El Legado del Diablo funciona como una suerte de perverso relato de familia disfuncion­al al estilo del sueco Ingmar Bergman, pero en clave de cine de horror moderno y profundame­nte estadounid­ense.

La preparator­ia típica, la fiesta juvenil, la madre castrante, la tensión sicológica, el hijo adolescent­e cargado de culpa, el marido inútil, los rencores maternos y los odios familiares como alegorías freudianas no resueltas y, finalmente, el pasado oscuro y las invocacion­es satánicas y espiritist­as.

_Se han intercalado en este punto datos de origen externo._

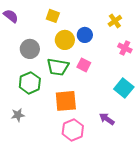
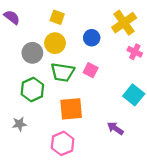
yellow cross: (115, 21) -> (124, 23), size x1.6
yellow circle: (65, 40) -> (55, 43), moved
pink hexagon: (73, 130) -> (63, 143), moved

Su principal atractivo es esa capacidad de colocarse en una línea divisoria entre la paranoia y la locura de sucesos que escapan a toda lógica: pavores ancestrale­s en una sociedad alimentada por el miedo, el morbo y los secretos familiares a medio camino entre El Bebé de Rosemary (Polansky, 1968), Posesión Satánica (Clayton, 1961) y Berberian Sound Studio (Strickland, 2012).